The winds were nearly calm as I stepped out onto the ramp on a late February morning. Looking to the west I could tell it was going to get windy – really windy – soon. My crew chief, a 20-year veteran on the T-38A, practically laughed as I climbed the ladder and started to preflight the cockpit.
“When you see the White Sands get airborne, you know you’re in for a wild ride,” he said, referring to the dust cloud gathering mass less than 20 miles to the west.
The base weather shop knew the winds would pick up bringing blowing dust, but the visibility wasn’t forecast to decrease to IFR minimums. Additionally, the winds were expected to be right down the pipe and within limits of the parachute I was wearing. Based on that, we elected to press with our 4-ship Red Air ACM (Air Combat Maneuvers) mission.
Half an hour later I found myself in the thick of the fight, not thinking about the brewing sandstorm below about to hit my “base of intended landing”. None of us were really thinking about it until the SOF (Supervisor of Flying) contacted us on our fight frequency.
“The visibility is deteriorating rapidly at the field. We are now IFR and are declaring Albuquerque International as the alternate. Adjust your recovery fuel appropriately.”
There were several seconds of silence as we each dug out our In-Flight Guides to calculate the amount of fuel we would need to return to Holloman, shoot an approach, execute a missed approach and proceed to KABQ. Our next ops check indicated it was time for us to work the flight split up and start back for our separate ILS approaches.
As I’ve indicated in a previous post, flying an ILS in the T-38A is no easy task. It requires you to be on your game, especially when it comes to contingencies as the old instruments can sometimes freeze up or just plain stop working. A sweep of ATIS indicated the visibility at the field was three miles and the ILS to runway 22 was in use.

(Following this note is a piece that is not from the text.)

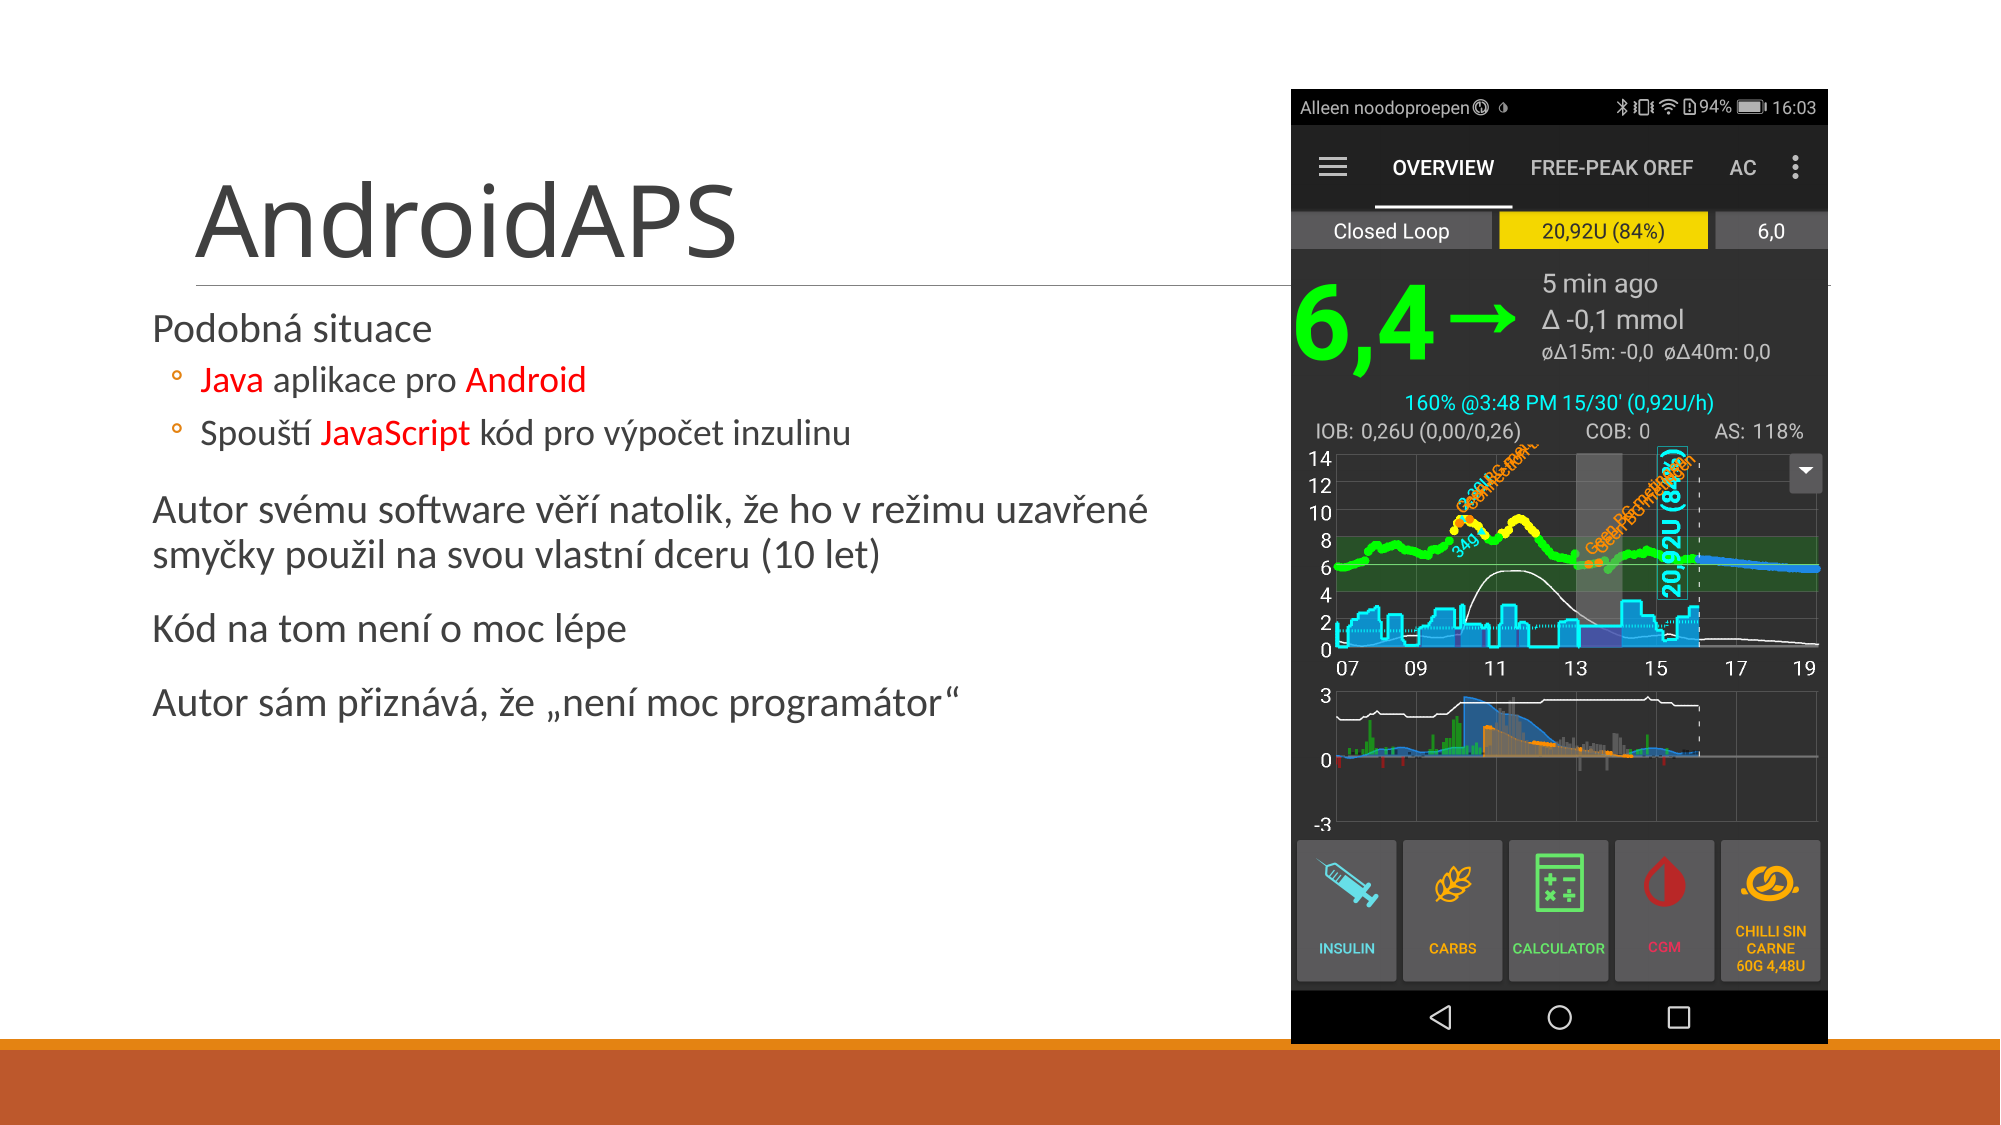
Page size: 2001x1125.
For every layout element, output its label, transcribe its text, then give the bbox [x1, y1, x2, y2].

I went through my standard checks and started working my way back to the field. I called up the localizer by selecting ILS nav mode and entering the inbound course of 218. I selected “ILS” for my Comm 2 and listened to the Morse Code correctly identifying the navaid and giving me a little piece of mind that my instruments were working.
RAPCON vectored me in first with the other T-38s and Raptors in trail.
“Spooky 1, turn right heading 190, maintain 7,000 until established on the localizer, cleared ILS Runway 22 approach,” was my clearance. I read it back and eventually turned to intercept the final approach course. Once established on a 10-mile final I noticed the CDI, which had just centered itself, starting to drift rapidly from side to side. Eventually it settled down in full-scale deflection to the left. I tapped the glass covering the needle – that works nine times out of ten in the old T-38A. Nothing.
So, what are you supposed to do when you lose course guidance on an instrument approach? If you’re thinking, “execute the missed approach,” here’s the guidance on executing missed approaches prior to the missed approach point:
“… when an early missed approach is executed, pilots should, unless otherwise cleared by ATC, fly the IAP as specified on the approach plate to the missed approach point at or above the MDA or DH before executing a turning maneuver.” (AIM 5-4-21.b).
Ok, you don’t have course guidance. How can you fly the IAP as specified? You can’t.
Your best options are to stop your descent and: 1) Talk to ATC as soon as possible to obtain an amended clearance, or 2) If unable to contact ATC, remain VFR if able and reattempt the landing (both of these actions are specified in AIM 5-4-21.h).
I could throw a third contingency in there, but it’s down the priority list of preferred actions here: If you are entirely unsure of your position, climb immediately to your MSA and squawk 7700 if you are completely lost in IMC and unable to contact ATC.
It is important to note that certain situations will have unique circumstances under which this decision should be made. This is where your airmanship comes into play weighing factors such as terrain clearance, fuel onboard, familiarity with local visual references, aircraft emergencies, other traffic in the radar pattern, weather…you get the point. You are the pilot and you need to make the best decision that will get you (and your passengers) safely on the ground.
In my case, I did a little of both options 1 and 2. As I looked outside I realized I had sufficient visual references to navigate to the airfield even though I couldn’t see the field at my current DME. I had VFR visibility minimums barely met. I called up approach:
“Approach, Spooky 1, I just lost the localizer signal. Spooky 1 will be continuing VFR for the visual straight-in to runway 22.”
Approaching five miles I had the field in sight and was able to continue my visual descent to the runway.
Going into this situation, I knew ahead of time what I was going to do in the event of any problems on the approach. My planning had been done at altitude as I reviewed the approach plate and I felt comfortable when the situation changed. If I didn’t have VFR conditions sufficient to continue I would have broken off the approach and coordinated an alternate clearance with RAPCON. Planning ahead is critical when dealing with flight in IMC (or potential IMC). We read too many NTSB reports about pilots becoming distracted by indecision when abnormal circumstances arrive in flight. Don’t be one of them – know your options and plan ahead!